*The problem:*
Copy each of the entries below character for character.

*Records for this exercise:*
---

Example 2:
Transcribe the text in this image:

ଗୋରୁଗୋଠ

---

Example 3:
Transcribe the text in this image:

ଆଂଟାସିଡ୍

*Result below:*
---

Example 2:
Transcribe the text in this image:

ଗୋରୁଗୋଠ

---

Example 3:
Transcribe the text in this image:

ଆଂଟାସିଡ୍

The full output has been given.